Howells St John's Magnificat

Howells’s evocative church music sung with vibrancy and conviction

Author: 
Jeremy Dibble
Howells St John's Magnificat

HOWELLS St John's Magnificat

The sound of the boys at St John’s College, Cambridge, has changed considerably since the hard-edged, continental, vibrato-imbued timbre of George Guest’s day (a sound all his own), but the new, clear tone under its present director, Andrew Nethsingha, certainly has an impressive vibrancy and conviction. Not since David Willcocks’s memorable recording of Howells’s church music, made many years ago on Argo, have I heard such precise intonation in the challenging a cappella works as One thing have I desired, the extended A Sequence for St Michael or A Grace for 10 Downing Street (with Psalm 142, one of two premiere recordings).

On this recording (which has several associations with Cambridge, and St John’s), the numinous, indeed mystical ambience of Howells’s lyrical outpourings find an especially apposite voice in the Gloucester and less well known St John’s services (the Nunc dimittis of the latter is sung with notable power and sonority), the ageless A Spotless Rose, the languidly evocative Like as the hart and the Te Deum written for King’s College, the end of which, at least for me, must be among the most affecting pages of church music Howells ever wrote.

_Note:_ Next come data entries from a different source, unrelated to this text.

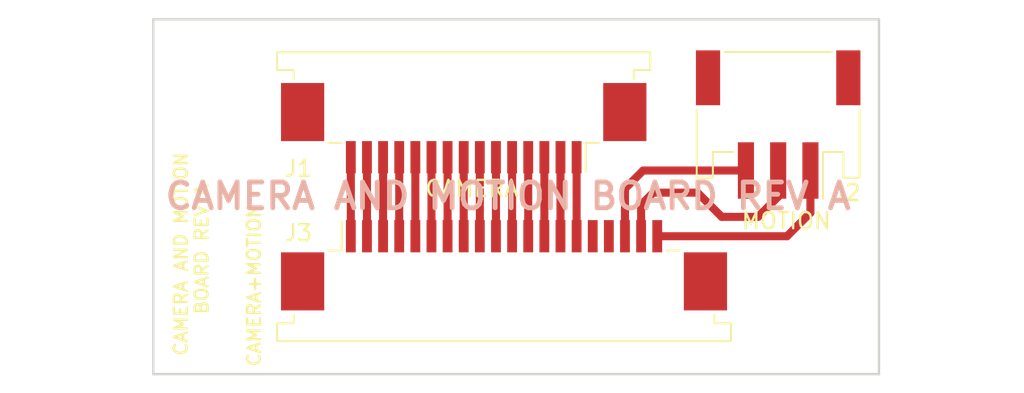
<source format=kicad_pcb>
(kicad_pcb (version 20221018) (generator pcbnew)

  (general
    (thickness 1.6)
  )

  (paper "A4")
  (layers
    (0 "F.Cu" signal)
    (31 "B.Cu" signal)
    (32 "B.Adhes" user "B.Adhesive")
    (33 "F.Adhes" user "F.Adhesive")
    (34 "B.Paste" user)
    (35 "F.Paste" user)
    (36 "B.SilkS" user "B.Silkscreen")
    (37 "F.SilkS" user "F.Silkscreen")
    (38 "B.Mask" user)
    (39 "F.Mask" user)
    (40 "Dwgs.User" user "User.Drawings")
    (41 "Cmts.User" user "User.Comments")
    (42 "Eco1.User" user "User.Eco1")
    (43 "Eco2.User" user "User.Eco2")
    (44 "Edge.Cuts" user)
    (45 "Margin" user)
    (46 "B.CrtYd" user "B.Courtyard")
    (47 "F.CrtYd" user "F.Courtyard")
    (48 "B.Fab" user)
    (49 "F.Fab" user)
  )

  (setup
    (pad_to_mask_clearance 0.2)
    (pcbplotparams
      (layerselection 0x00210b8_80000001)
      (plot_on_all_layers_selection 0x0000000_00000000)
      (disableapertmacros false)
      (usegerberextensions false)
      (usegerberattributes true)
      (usegerberadvancedattributes true)
      (creategerberjobfile true)
      (dashed_line_dash_ratio 12.000000)
      (dashed_line_gap_ratio 3.000000)
      (svgprecision 4)
      (plotframeref false)
      (viasonmask false)
      (mode 1)
      (useauxorigin false)
      (hpglpennumber 1)
      (hpglpenspeed 20)
      (hpglpendiameter 15.000000)
      (dxfpolygonmode true)
      (dxfimperialunits true)
      (dxfusepcbnewfont true)
      (psnegative false)
      (psa4output false)
      (plotreference true)
      (plotvalue true)
      (plotinvisibletext false)
      (sketchpadsonfab false)
      (subtractmaskfromsilk false)
      (outputformat 1)
      (mirror false)
      (drillshape 0)
      (scaleselection 1)
      (outputdirectory "Gerbers")
    )
  )

  (net 0 "")
  (net 1 "Net-(J1-Pad1)")
  (net 2 "Net-(J1-Pad2)")
  (net 3 "Net-(J1-Pad3)")
  (net 4 "Net-(J1-Pad4)")
  (net 5 "Net-(J1-Pad5)")
  (net 6 "Net-(J1-Pad6)")
  (net 7 "Net-(J1-Pad7)")
  (net 8 "Net-(J1-Pad8)")
  (net 9 "Net-(J1-Pad9)")
  (net 10 "Net-(J1-Pad10)")
  (net 11 "Net-(J1-Pad11)")
  (net 12 "Net-(J1-Pad12)")
  (net 13 "Net-(J1-Pad13)")
  (net 14 "Net-(J1-Pad14)")
  (net 15 "Net-(J1-Pad15)")
  (net 16 "Net-(J2-Pad1)")
  (net 17 "Net-(J2-Pad2)")
  (net 18 "Net-(J2-Pad3)")
  (net 19 "Net-(J3-Pad16)")
  (net 20 "Net-(J3-Pad17)")

  (footprint "Connector_FFC-FPC:TE_1-84953-5_1x15_P1.0mm_Horizontal" (layer "F.Cu") (at 119.25 106.75 180))

  (footprint "Connectors_JST:JST_PH_S3B-PH-SM4-TB_03x2.00mm_Angled" (layer "F.Cu") (at 138.75 106.5 180))

  (footprint "Connector_FFC-FPC:TE_2-84953-0_1x20_P1.0mm_Horizontal" (layer "F.Cu") (at 121.75 115.25))

  (footprint "Mounting_Holes:MountingHole_3.2mm_M3_ISO7380" (layer "F.Cu") (at 103.5 103.5))

  (footprint "Mounting_Holes:MountingHole_3.2mm_M3_ISO7380" (layer "F.Cu") (at 141 118.5))

  (gr_line (start 145 100) (end 145 122)
    (stroke (width 0.15) (type solid)) (layer "Edge.Cuts") (tstamp 09907587-7d99-46cd-b0e4-47630e8706ad))
  (gr_line (start 100 100) (end 145 100)
    (stroke (width 0.15) (type solid)) (layer "Edge.Cuts") (tstamp 63a44f77-a2e3-4444-95a2-ccf0af6253f9))
  (gr_line (start 145 122) (end 100 122)
    (stroke (width 0.15) (type solid)) (layer "Edge.Cuts") (tstamp cc0f0a3d-dcb9-4efc-96fa-b1949ea3596d))
  (gr_line (start 100 122) (end 100 100)
    (stroke (width 0.15) (type solid)) (layer "Edge.Cuts") (tstamp fc73a606-ea68-4d36-b94b-2f456a1f8342))
  (gr_text "CAMERA AND MOTION BOARD REV A\n\n" (at 122 112.25) (layer "B.SilkS") (tstamp 20b91c6d-c171-4977-bf31-57c150674b8a)
    (effects (font (size 1.6 1.6) (thickness 0.3)))
  )
  (gr_text "CAMERA AND MOTION \nBOARD REV A\n\n" (at 103 114.25 90) (layer "F.SilkS") (tstamp c47dfd9d-c10d-4fee-bdfa-905cf83a0e80)
    (effects (font (size 0.8 0.8) (thickness 0.15)))
  )

  (segment (start 126.25 108.55) (end 126.25 113.45) (width 0.5) (layer "F.Cu") (net 1) (tstamp 3a322641-7b68-484b-a7ae-ab1d9659a19b))
  (segment (start 125.25 108.55) (end 125.25 113.45) (width 0.5) (layer "F.Cu") (net 2) (tstamp aa5e3e46-1f46-44dc-afa8-c29dd50e7875))
  (segment (start 124.25 108.55) (end 124.25 113.45) (width 0.5) (layer "F.Cu") (net 3) (tstamp bc4a71f4-5ae5-44a3-9678-0a7de6936189))
  (segment (start 123.25 108.55) (end 123.25 113.45) (width 0.5) (layer "F.Cu") (net 4) (tstamp cdcf96bf-1179-4703-bd15-d0bbbb7e7ca7))
  (segment (start 122.25 108.55) (end 122.25 113.45) (width 0.5) (layer "F.Cu") (net 5) (tstamp 3d3a5d9c-fe97-4518-bfcf-0e8905c30fb0))
  (segment (start 121.25 108.55) (end 121.25 113.45) (width 0.5) (layer "F.Cu") (net 6) (tstamp 1b2430cf-19df-4aed-aa75-339009da3352))
  (segment (start 120.25 108.55) (end 120.25 113.45) (width 0.5) (layer "F.Cu") (net 7) (tstamp 54b8ee02-e8c9-4a45-8940-49b5d1c42cce))
  (segment (start 119.25 108.55) (end 119.25 113.45) (width 0.5) (layer "F.Cu") (net 8) (tstamp 84e5e8e0-1759-46d9-bdb3-753234579ef3))
  (segment (start 118.25 108.55) (end 118.25 113.45) (width 0.5) (layer "F.Cu") (net 9) (tstamp 04b44231-bd63-41ec-b256-766757a9df93))
  (segment (start 117.25 108.55) (end 117.25 113.45) (width 0.5) (layer "F.Cu") (net 10) (tstamp 417da16c-8a81-42a0-9c12-4656a5bb011f))
  (segment (start 116.25 108.55) (end 116.25 113.45) (width 0.5) (layer "F.Cu") (net 11) (tstamp 3402120f-05fa-4062-8c12-c4115153ca2d))
  (segment (start 115.25 108.55) (end 115.25 113.45) (width 0.5) (layer "F.Cu") (net 12) (tstamp ca8b7c0a-c9b9-4fff-b837-2dddaac6737c))
  (segment (start 114.25 108.55) (end 114.25 113.45) (width 0.5) (layer "F.Cu") (net 13) (tstamp 0e09d4ef-5117-4006-90d2-f3aa22118a82))
  (segment (start 113.25 108.55) (end 113.25 113.45) (width 0.5) (layer "F.Cu") (net 14) (tstamp ab5e31c4-88bc-48d6-bef2-f32062a8fc55))
  (segment (start 112.25 108.55) (end 112.25 113.45) (width 0.5) (layer "F.Cu") (net 15) (tstamp 859c2b7c-be88-49f8-a422-8cb2e607410b))
  (segment (start 140.75 112) (end 139.3 113.45) (width 0.5) (layer "F.Cu") (net 16) (tstamp 00000000-0000-0000-0000-00005af18af6))
  (segment (start 139.3 113.45) (end 131.25 113.45) (width 0.5) (layer "F.Cu") (net 16) (tstamp 00000000-0000-0000-0000-00005af18af7))
  (segment (start 140.75 109.375) (end 140.75 112) (width 0.5) (layer "F.Cu") (net 16) (tstamp 469e69b2-dea7-4ba1-b83c-2f95d4c774a7))
  (segment (start 138.75 111) (end 137.5 112.25) (width 0.5) (layer "F.Cu") (net 17) (tstamp 00000000-0000-0000-0000-00005af18aee))
  (segment (start 137.5 112.25) (end 135.25 112.25) (width 0.5) (layer "F.Cu") (net 17) (tstamp 00000000-0000-0000-0000-00005af18aef))
  (segment (start 135.25 112.25) (end 133.75 110.75) (width 0.5) (layer "F.Cu") (net 17) (tstamp 00000000-0000-0000-0000-00005af18af0))
  (segment (start 133.75 110.75) (end 131 110.75) (width 0.5) (layer "F.Cu") (net 17) (tstamp 00000000-0000-0000-0000-00005af18af1))
  (segment (start 131 110.75) (end 130.25 111.5) (width 0.5) (layer "F.Cu") (net 17) (tstamp 00000000-0000-0000-0000-00005af18af2))
  (segment (start 130.25 111.5) (end 130.25 113.45) (width 0.5) (layer "F.Cu") (net 17) (tstamp 00000000-0000-0000-0000-00005af18af3))
  (segment (start 138.75 109.375) (end 138.75 111) (width 0.5) (layer "F.Cu") (net 17) (tstamp ba569da2-bfcb-4d3a-ab54-85aa4d7fcd8d))
  (segment (start 130.375 109.375) (end 129.25 110.5) (width 0.5) (layer "F.Cu") (net 18) (tstamp 00000000-0000-0000-0000-00005af18aea))
  (segment (start 129.25 110.5) (end 129.25 113.45) (width 0.5) (layer "F.Cu") (net 18) (tstamp 00000000-0000-0000-0000-00005af18aeb))
  (segment (start 136.75 109.375) (end 130.375 109.375) (width 0.5) (layer "F.Cu") (net 18) (tstamp 84d0077d-36e3-409d-b838-bd8feeb768a3))

)

</source>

The Salve regina (1915) deserves to be heard more often, while By the waters of Babylon (1917), compellingly sung here by Paul Whelan, also reminds us of the prodigious fertility of Howells’s early years in the chamber works of the Piano Quartet, the Rhapsodic Quintet and the lyrical violin sonatas as well as, more obviously, the plaintive threnody of the Elegy for string orchestra.